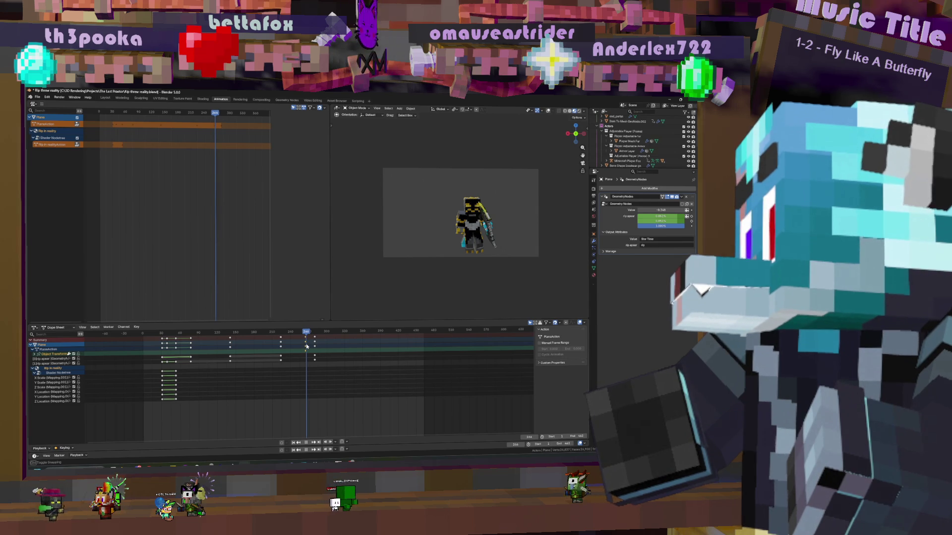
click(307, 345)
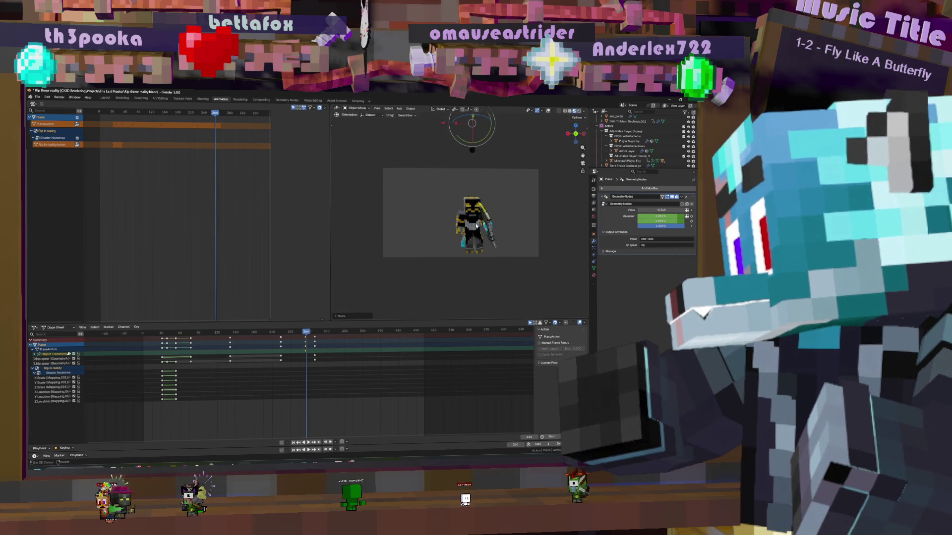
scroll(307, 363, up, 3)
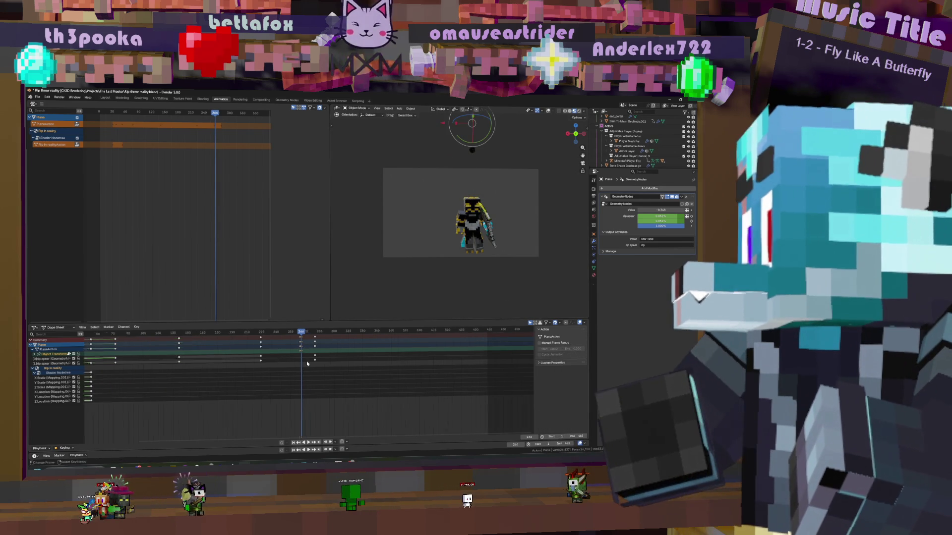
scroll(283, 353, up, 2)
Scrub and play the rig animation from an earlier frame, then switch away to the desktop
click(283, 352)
---
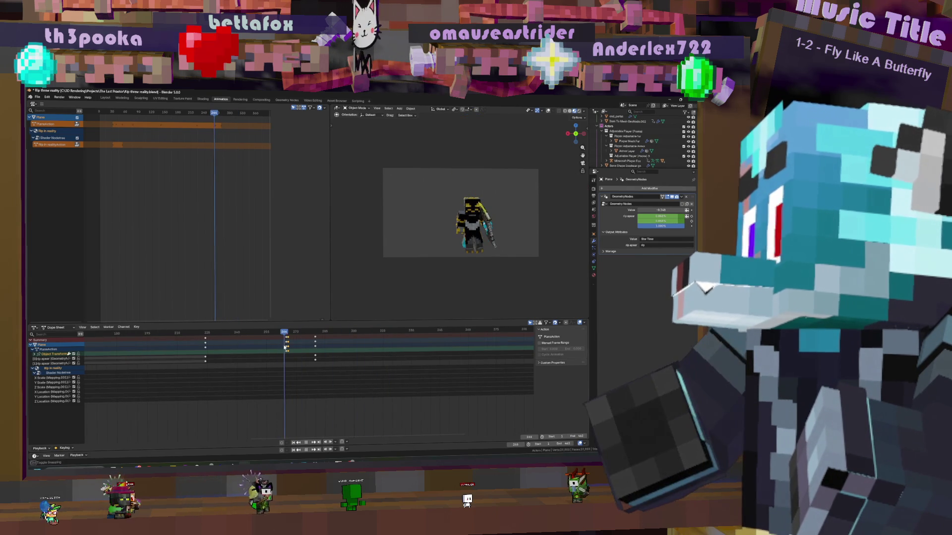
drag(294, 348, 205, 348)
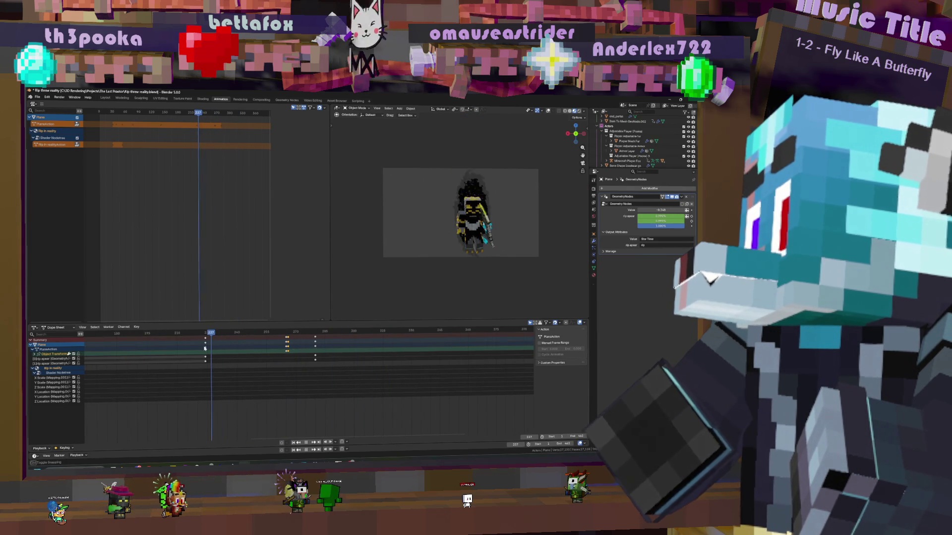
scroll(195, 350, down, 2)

**Goal of the exercise:**
All that is wanted is a faithful reproduction of the line above with "Scrub and play", the line with "click(283, 352)", and every line in between.

**Exercise response:**
Scrub and play the rig animation from an earlier frame, then switch away to the desktop
click(283, 352)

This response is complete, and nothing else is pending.